Por Rangel Alves
da Costa*
O silêncio
quer apenas silenciar, mas a pessoa em silêncio não deixa. Sua voz emana do
pensamento, vem da recordação, grita na tristeza e na aflição.
Ao entardecer,
sem pessoas ao redor, com tudo parecendo deserto e distante, a janela é aberta
para que entre alguma luz e um perfume na brisa. E logo chegam as vozes do
silêncio.
O vento sopra,
passa carregando folhas mortas, e no seu passo um livro antigo guardando
recordações. Relembranças amareladas, envelhecidas, mas ainda tão presentes.
Então o
silêncio é entrecortado pela palavra. E esta vindo de um baú antigo que é
reaberto para dele surgir a revivência de tudo. E surgem as vozes a e as
palavras.
É triste o
diálogo entre o presente e o passado. A voz que emerge na estrada do tempo
outra coisa não traz senão o desejo do reencontro. Doloroso porque impossível
de acontecer.
“Minha mãe,
minha mãe, como a senhora está bela nesta fotografia. Não tão bela quanto a
presença e quando vestia aqueles vestidos rendados para a missa dominical”.
Diante da
fotografia retirada do baú da memória, é esta a voz que surge perante muitos
outros diálogos que vão surgindo. E sempre afligindo por dentro, dilacerando a
alma.
“Ainda hoje
guardo na boca o gosto daquele bolo de ovos e daquele doce de leite que a
senhora fazia para tomar minhas rédeas. Ou faz assim ou não ganha bolo nem doce
de leite”.
Ao redor o
silêncio, mas a voz interior. Enquanto o vento sopra e canta sua canção da
tarde, a memória vai buscar relíquias e a saudade insiste em chegar ao olhar.
“Ainda hoje
recordo desse rosário de contas. E também do oratório no canto do quarto e a
Bíblia na banquinha ao lado da cabeceira da cama. E suas mãos procurando um
Salmo”.
Imagina que
fechando o baú e caminhando um pouco pelos cantos do quarto, as memórias se
dissiparão e enfim retomará apenas o seu instante de silêncio e solidão.
Mas não
consegue. Fecha os olhos, cai um fio de lágrima, e as páginas do passado se
abrem ainda mais visíveis diante de si. Álbuns, retratos, escritos,
fotografias, relíquias.
“Mamãe, mamãe,
por Deus como eu preciso encontrar aquela corrente dourada que um dia a senhora
me presenteou. Tão belo o meu retrato descendo na pequena moldura”.
O cortinado se
agita pela ventania que passou a soprar. As folhagens murmurejam ao redor, as
árvores parecem gemer, mas nada disso percebe. Apenas a recordação tem voz.
“Um retrato
que encontrei muito tempo depois, muito tempo depois da partida, daquele adeus
tão próximo um do outro. Meu pai partiu de saudade, minha mãe, bem sei”.
Cai ao chão um
jarro com flores de plástico. Uma folha seca avança pelo quarto e vai repousar
bem acima do colo. Mas é como se nada acontecesse além da recordação.
“Meu pai nunca
mais mostrou alegria depois de sua partida. Fingia felicidade, mas a tristeza o
consumia por dentro. Chorava escondido, sofria escondido. E foi ao seu
encontro”.
Depois de uma
lufada de vento mais forte, então uma chuva começou a cair. Os pingos entravam
pela janela como num açoite, molhando tudo ao redor. Mas nada era percebido.
“Depois disso
a minha solidão. Por mais que a vida me chame a viver, sei que não posso me
distanciar do passado. Ali toda a minha felicidade, ali o verdadeiro viver”.
Não sentia os
pingos chegando até onde estava nem as lágrimas descendo em rios pelo seu rosto.

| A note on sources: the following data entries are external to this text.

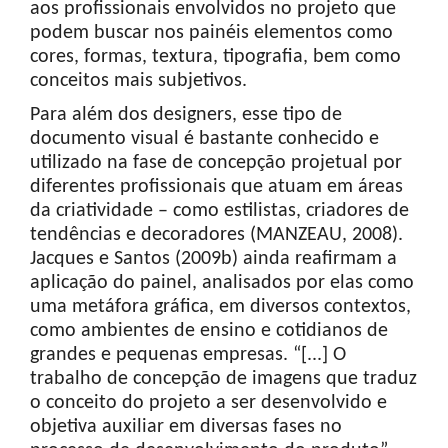
aos profissionais envolvidos no projeto que
podem buscar nos painéis elementos como
cores, formas, textura, tipografia, bem como
conceitos mais subjetivos.
Para além dos designers, esse tipo de
documento visual é bastante conhecido e
utilizado na fase de concepção projetual por
diferentes profissionais que atuam em áreas
da criatividade – como estilistas, criadores de
tendências e decoradores (MANZEAU, 2008).
Jacques e Santos (2009b) ainda reafirmam a
aplicação do painel, analisados por elas como
uma metáfora gráfica, em diversos contextos,
como ambientes de ensino e cotidianos de
grandes e pequenas empresas. “[...] O
trabalho de concepção de imagens que traduz
o conceito do projeto a ser desenvolvido e
objetiva auxiliar em diversas fases no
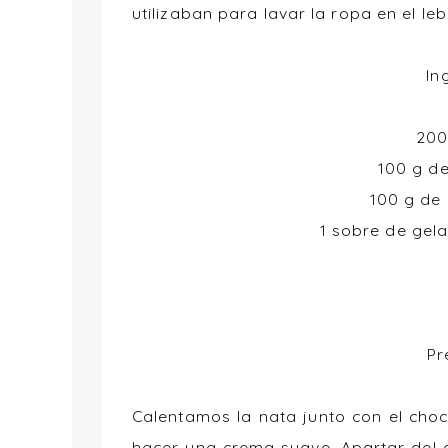
utilizaban para lavar la ropa en el lebr
In
200
100 g d
100 g de
1 sobre de gela
Pr
Calentamos la nata junto con el cho
hacer una crema suave, Apartar del c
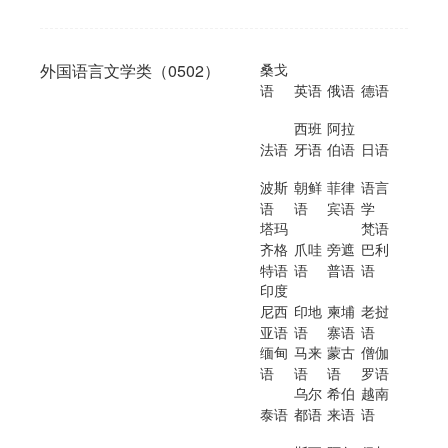
外国语言文学类（0502）
桑戈
语
英语
俄语
德语
西班
阿拉
法语
牙语
伯语
日语
波斯
朝鲜
菲律
语言
语
语
宾语
学
塔玛
梵语
齐格
爪哇
旁遮
巴利
特语
语
普语
语
印度
尼西
印地
柬埔
老挝
亚语
语
寨语
语
缅甸
马来
蒙古
僧伽
语
语
语
罗语
乌尔
希伯
越南
泰语
都语
来语
语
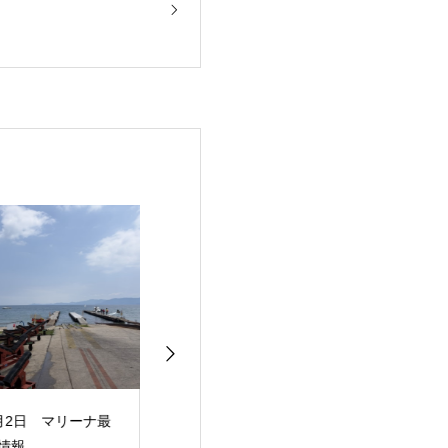
月2日 マリーナ最
8月1日 マリーナ最
7月31日 マリ
情報
新情報
新情報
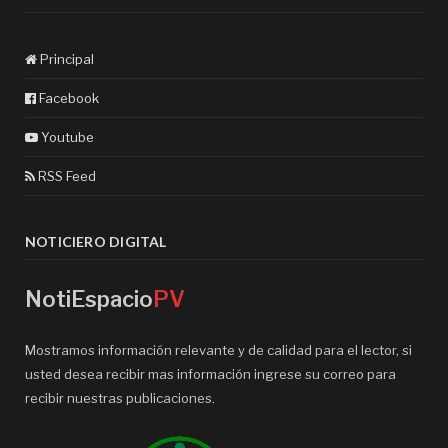
Principal
Facebook
Youtube
RSS Feed
NOTICIERO DIGITAL
NotiEspacio
PV
Mostramos información relevante y de calidad para el lector, si
usted desea recibir mas información ingrese su correo para
recibir nuestras publicaciones.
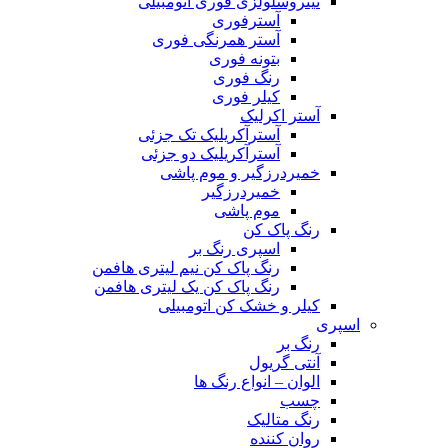
نیتروسلولزی فوری اتومبیلی
آسترفوری
آستر همرنگی فوری
بتونه فوری
رنگ فوری
کیلر فوری
آستر اکرلیک
آسترآکریلیک تک جزئی
آسترآکریلیک دو جزئی
خمیردرزگیر و موم پاشی
خمیردرزگیر
موم پاشی
رنگ پاک کن
اسپری رنگ بر
رنگ پاک کن نیم لیتری هافمن
رنگ پاک کن یک لیتری هافمن
کیلر و خشک کن اتومبیلی
اسپری
رنگ بر
آنتی گریول
الوان – انواع رنگ ها
چسب
رنگ متالیک
روان کننده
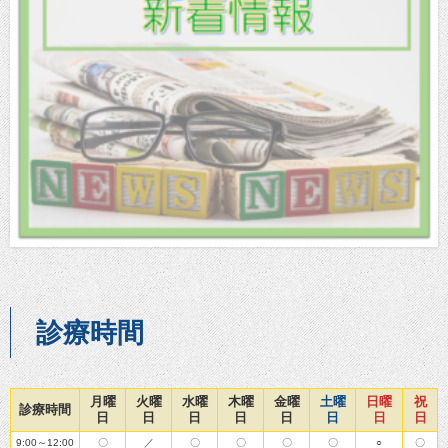
診療時間
月曜
火曜
水曜
木曜
金曜
土曜
日曜
祝
診療時間
日
日
日
日
日
日
日
日
9:00～12:00
〇
／
〇
〇
〇
〇
○
〇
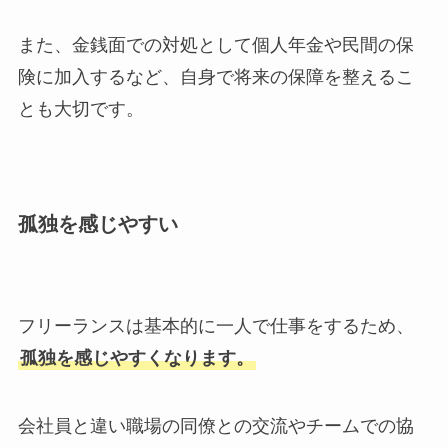
また、金銭面での対処として個人年金や民間の保
険に加入するなど、自身で将来の保障を整えるこ
とも大切です。
孤独を感じやすい
フリーランスは基本的に一人で仕事をするため、
孤独を感じやすくなります。
会社員と違い職場の同僚との交流やチームでの協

Não sentia sequer que a escuridão agora tomava conta de tudo.
“Hoje somente
retratos, somente lembranças, somente os retratos da parede. Minhas alegrias
estão nos reencontros de todo dia e minhas tristezas também. E tudo dói
demais”.
Tudo parecia
noite fechada. Mas a noite havia chegado mesmo. Passou a mão pelo rosto e se
percebeu chorando. Não era para chorar, não tenho motivos para chorar, disse.
E ao dizer sua
voz cortou o silêncio. Em seguida levantou para guardar sua caixa de tristezas
e recordações. Tudo dentro de um coração sofrido e amargurado.